How dangerous is India's bird flu amid the pandemic?

India is on “high alert” as bird flu is increasingly spreading across the country, which is already grappling with over 10 million coronavirus cases.

In this file photo, villagers look at a health worker as he culls chickens at a poultry farm in Margram village, about 240 km (149 miles) north of the eastern Indian city of Kolkata January 17, 2008.
Reuters

In this file photo, villagers look at a health worker as he culls chickens at a poultry farm in Margram village, about 240 km (149 miles) north of the eastern Indian city of Kolkata January 17, 2008.

A bird flu virus that has been spotted in several Indian states is spreading fast to other parts of the country, amid the ongoing fight against Covid-19. The flu, also called avian flu, caused by the H5N8 and H5N1 viruses, has already left thousands of birds dead. There are currently 12 epicentres of the flu in the country. 

  • What measures is India taking to curb it?

The federal government was quick to issue “high alert” after the reports of the flu surfaced and ordered states to take urgent measures to prevent the spread of the flu.

In some districts where bird flu deaths have been reported, sale and use of poultry meat and other related products such as eggs have been banned after the sudden death of birds in large numbers.

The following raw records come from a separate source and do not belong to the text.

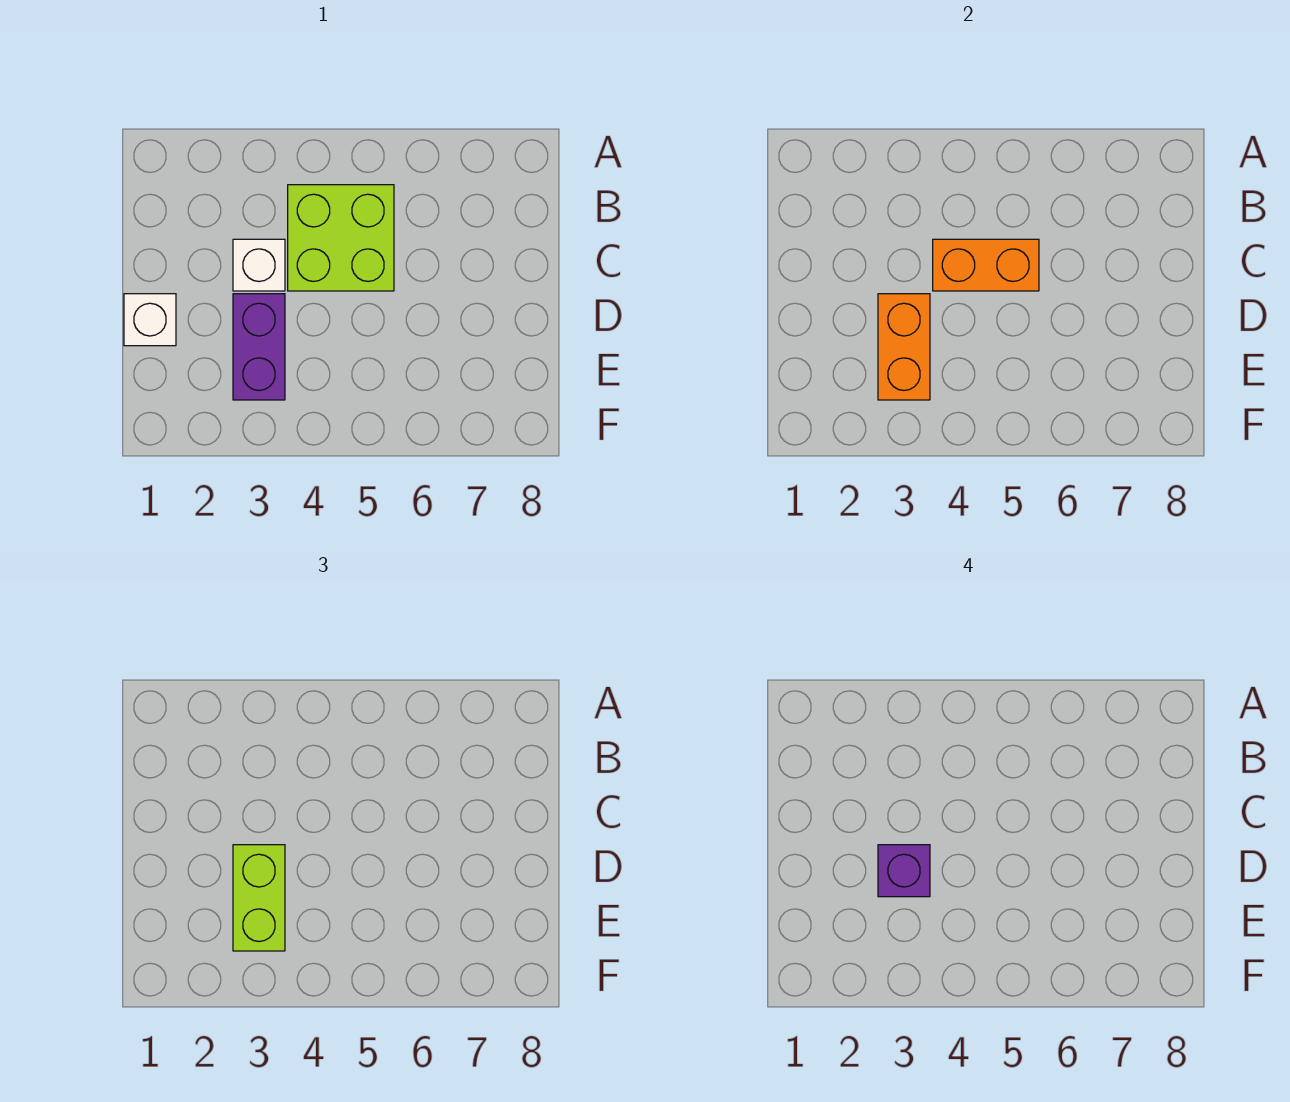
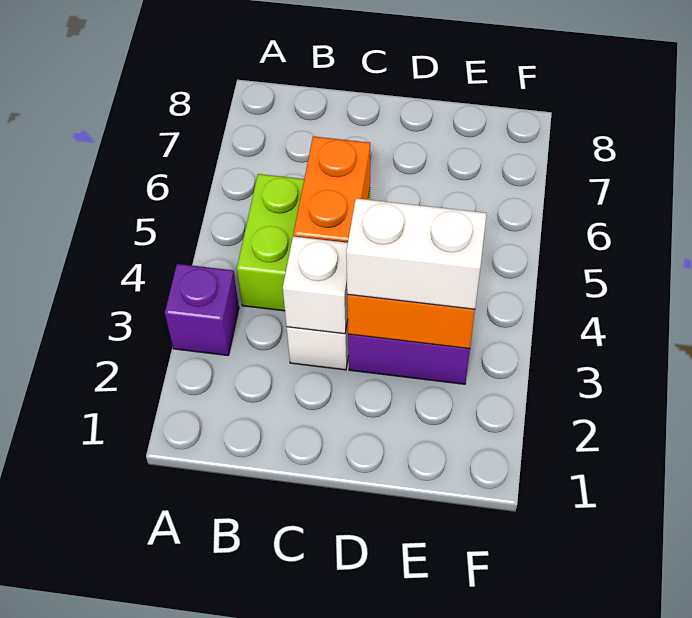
white 1x1 brick [124,294,176,346] -> white 1x1 brick moved to [283,236,348,334]
lime 1x2 brick [233,845,285,951] -> white 1x2 brick [346,198,487,309]
purple 1x1 brick [878,845,930,897] -> purple 1x1 brick moved to [165,264,239,356]

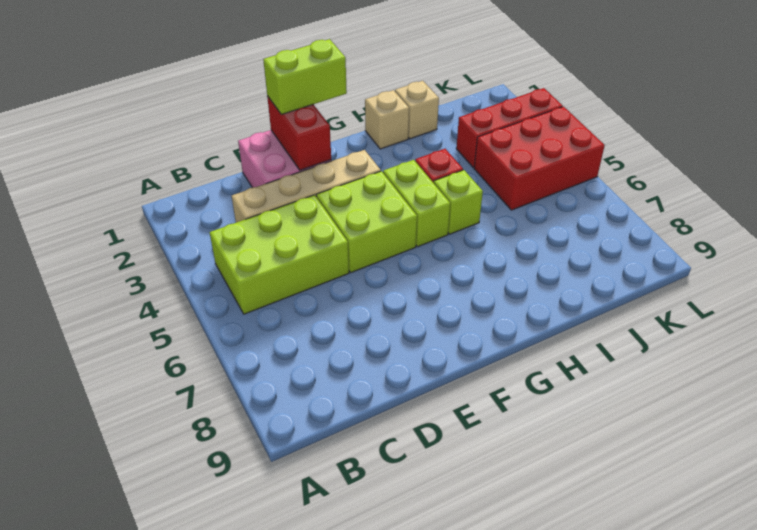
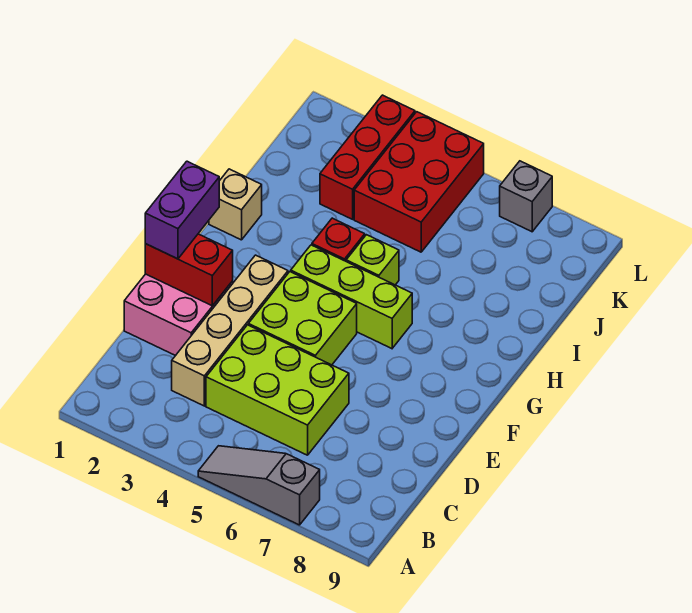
none -> grey 1x3 slope [198,446,320,525]
lime 2x3 brick [210,195,349,314] -> lime 2x3 brick turned to [206,325,349,455]
lime 1x2 brick [263,39,347,114] -> purple 1x2 brick [145,161,219,259]
lime 1x2 brick [383,160,450,247] -> lime 1x3 brick [291,245,412,349]
tan 1x1 brick [395,81,439,139] -> none
none -> grey 1x1 brick [500,161,552,232]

But the country’s most important measure to stop the spread is to start massive culling of tens of thousands of poultry birds, including wild geese, crows and ducks. Only in the southern state of Kerala, where 12,000 ducks were reported dead due to the virus, 36,000 birds are planned to be culled. The avian influenza was spotted in some dead crow samples after the culling. 

Some other species of birds were also reportedly affected by the flu.

Some 2,400 migratory birds, mostly bar-headed geese that come from Siberia and Mongolia were also found dead in the Northern state of Himachal Pradesh, a veterinary pathologist Vikram Singh told BBC Hindi.

Massive testing efforts are ongoing in the samples of dead or culled birds in different states. While the virus H5N8 was spotted in Madhya Pradesh, it was H5N1 bird flu virus that was detected in some animals in Himachal Pradesh and Rajasthan so far

  • Can avian influenza be transmitted to humans?

Most of the bird flu strains can be highly contagious but not necessarily for humans. Officials advise not to be in close contact with dead or animals thought to have bird flu, even some strains, including the H5N8 that was spotted in India recently, has never been spotted in humans. 

The H5N1, on the other hand, has been detected in humans even though it doesn’t infect us easily. It was first detected in history in 1997, during a poultry outbreak in Hong Kong. Centers for Disease Control and Prevention (CDC) lists six countries as endemic for Asian HPAI H5N1 virus in poultry, meaning it is frequently found among the people who live in those countries. India is among them along with Bangladesh, China, Egypt, Indonesia, and Vietnam.

According to the World Health Organisation (WHO), almost all cases of H5N1 infection in people have been associated with close contact with infected live or dead birds. WHO says, chances are very low for a person infected with H5N1 to spread it to other people.

Madhya Pradesh, the state in central India where the National Institute of High Security Animal Diseases (NIHSAD) has revealed the presence of the H5N8, halted all tourist activities in the region and put the next nine kilometres of the Pong Dam sanctuary under surveillance.

The federal government has set up a "control room" in India's capital city New Delhi, where officials will keep a tab on the new infections and how the states are combating the spread of the virus.